En las semanas que rodearon la caída de Berlín en la II Guerra Mundial tanto rusos, americanos e ingleses compitieron en la caza del hombre. Buscaban alemanes concretos. No criminales de guerra, o no en primer lugar, sino científicos.

Stalin necesitaba las reservas alemanas de uranio antes de que cayeran en manos de los Aliados occidentales, y dio prioridad a la ocupación de la Casa del Virus, un nombre que pretendía ser disuasivo. Los vecinos del barrio del suroeste berlinés donde se había instalado se hubieran quedado más tranquilos sabiendo que ocultaba un búnker forrado de plomo para realizar investigaciones atómicas porque la radioactividad estaba de moda como agente beneficioso. Desde el periodo de entreguerras, entre 1931 y 1936, en pleno crecimiento del nazismo, una empresa alemana vendió con mucho éxito el Radium Schokolade. No hay datos de cuántos golosos ricos murieron por su consumo. Los supositorios Vita Radium, fabricados por una empresa de Colorado en Estados Unidos, aseguraban devolver el tono sexual y dar energía al sistema nervioso, glandular y circulatorio, con la total garantía de ser inocuos, como rezaba la información impresa en la caja donde se vendían.

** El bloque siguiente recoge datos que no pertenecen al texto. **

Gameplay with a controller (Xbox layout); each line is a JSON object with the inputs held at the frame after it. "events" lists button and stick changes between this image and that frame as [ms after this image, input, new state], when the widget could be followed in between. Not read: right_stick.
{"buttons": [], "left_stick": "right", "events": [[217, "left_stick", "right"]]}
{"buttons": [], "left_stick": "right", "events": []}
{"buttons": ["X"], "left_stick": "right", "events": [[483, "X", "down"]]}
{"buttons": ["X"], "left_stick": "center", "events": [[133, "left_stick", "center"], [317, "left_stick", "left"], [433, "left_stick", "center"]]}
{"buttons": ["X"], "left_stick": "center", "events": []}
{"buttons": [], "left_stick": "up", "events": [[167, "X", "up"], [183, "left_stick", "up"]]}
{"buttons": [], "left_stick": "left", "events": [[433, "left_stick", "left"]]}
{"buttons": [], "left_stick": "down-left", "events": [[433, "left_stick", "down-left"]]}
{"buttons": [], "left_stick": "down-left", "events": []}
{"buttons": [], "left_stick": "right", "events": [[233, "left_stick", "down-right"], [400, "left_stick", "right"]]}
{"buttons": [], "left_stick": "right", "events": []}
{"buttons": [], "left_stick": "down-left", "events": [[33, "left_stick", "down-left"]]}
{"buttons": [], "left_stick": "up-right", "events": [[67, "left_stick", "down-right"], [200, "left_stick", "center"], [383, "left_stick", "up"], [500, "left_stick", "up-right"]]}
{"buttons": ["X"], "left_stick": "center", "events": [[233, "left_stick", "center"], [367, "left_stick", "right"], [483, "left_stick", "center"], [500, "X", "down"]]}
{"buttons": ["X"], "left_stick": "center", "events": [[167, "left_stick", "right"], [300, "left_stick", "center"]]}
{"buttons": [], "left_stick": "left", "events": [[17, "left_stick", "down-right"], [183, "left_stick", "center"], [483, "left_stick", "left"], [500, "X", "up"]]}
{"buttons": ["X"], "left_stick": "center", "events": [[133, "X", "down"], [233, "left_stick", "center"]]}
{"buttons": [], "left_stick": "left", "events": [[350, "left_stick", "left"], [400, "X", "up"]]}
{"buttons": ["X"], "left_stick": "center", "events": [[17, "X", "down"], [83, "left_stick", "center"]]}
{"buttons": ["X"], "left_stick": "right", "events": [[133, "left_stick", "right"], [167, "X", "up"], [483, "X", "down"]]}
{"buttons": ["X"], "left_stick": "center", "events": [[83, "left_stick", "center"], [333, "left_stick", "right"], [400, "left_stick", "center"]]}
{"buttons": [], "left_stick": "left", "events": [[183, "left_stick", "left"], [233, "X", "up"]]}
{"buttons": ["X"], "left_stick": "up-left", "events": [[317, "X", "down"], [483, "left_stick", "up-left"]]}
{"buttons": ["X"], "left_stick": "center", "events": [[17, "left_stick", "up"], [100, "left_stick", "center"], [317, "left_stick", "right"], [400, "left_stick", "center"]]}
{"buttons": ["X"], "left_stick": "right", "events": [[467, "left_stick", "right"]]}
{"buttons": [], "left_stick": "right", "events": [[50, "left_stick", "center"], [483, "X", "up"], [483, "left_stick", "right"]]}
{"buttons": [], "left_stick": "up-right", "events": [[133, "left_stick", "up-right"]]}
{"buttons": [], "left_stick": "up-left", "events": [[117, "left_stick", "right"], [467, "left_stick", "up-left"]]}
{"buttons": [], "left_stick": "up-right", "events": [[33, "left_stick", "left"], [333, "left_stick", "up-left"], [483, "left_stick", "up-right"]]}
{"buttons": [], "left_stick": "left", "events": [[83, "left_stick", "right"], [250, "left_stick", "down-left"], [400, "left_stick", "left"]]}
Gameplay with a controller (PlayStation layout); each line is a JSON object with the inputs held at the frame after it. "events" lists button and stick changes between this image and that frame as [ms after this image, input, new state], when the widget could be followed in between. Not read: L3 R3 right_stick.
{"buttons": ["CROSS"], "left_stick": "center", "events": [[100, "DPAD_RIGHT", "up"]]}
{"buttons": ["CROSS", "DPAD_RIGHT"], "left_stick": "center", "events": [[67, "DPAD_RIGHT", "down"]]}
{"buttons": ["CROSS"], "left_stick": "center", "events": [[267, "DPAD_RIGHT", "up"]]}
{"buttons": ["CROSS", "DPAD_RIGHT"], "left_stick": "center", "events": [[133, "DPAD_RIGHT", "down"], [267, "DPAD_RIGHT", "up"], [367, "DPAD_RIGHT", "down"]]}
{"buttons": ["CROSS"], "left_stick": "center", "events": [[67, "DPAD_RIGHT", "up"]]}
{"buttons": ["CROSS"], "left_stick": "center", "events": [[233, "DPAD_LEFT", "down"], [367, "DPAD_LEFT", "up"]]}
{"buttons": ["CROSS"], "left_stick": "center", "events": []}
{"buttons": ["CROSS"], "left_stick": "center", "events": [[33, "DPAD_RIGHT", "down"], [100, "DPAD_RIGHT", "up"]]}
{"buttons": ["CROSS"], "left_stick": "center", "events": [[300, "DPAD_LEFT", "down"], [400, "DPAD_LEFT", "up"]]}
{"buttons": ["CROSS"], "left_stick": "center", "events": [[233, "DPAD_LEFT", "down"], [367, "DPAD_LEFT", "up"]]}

Laboratorios Radio Bailey de Nueva Jersey comercializó un tónico y “curalotodo” universal que proporcionaba una «alegría perpetua»; Radithor estaba compuesto de agua destilada con dosis de radio 226 y 228, ambos muy radiactivos. Radithor se retiró en 1932, cuando Eben Byers, miembro de la alta sociedad americana, murió después de haber consumido 1.400 botellas del producto y de haber perdido la mayor parte de la mandíbula. Su cuerpo era tan radiactivo que fue enterrado en un ataúd revestido de plomo. A pesar del escándalo, la crema facial Tho-Radia siguió siendo muy popular en Francia, con cloruro de torio y bromuro de radio. Los fabricantes afirmaban que la había desarrollado el “Doctor Alfred Curie”, que se cree que era un personaje ficticio y no un miembro de la familia ganadora de premios Nobel.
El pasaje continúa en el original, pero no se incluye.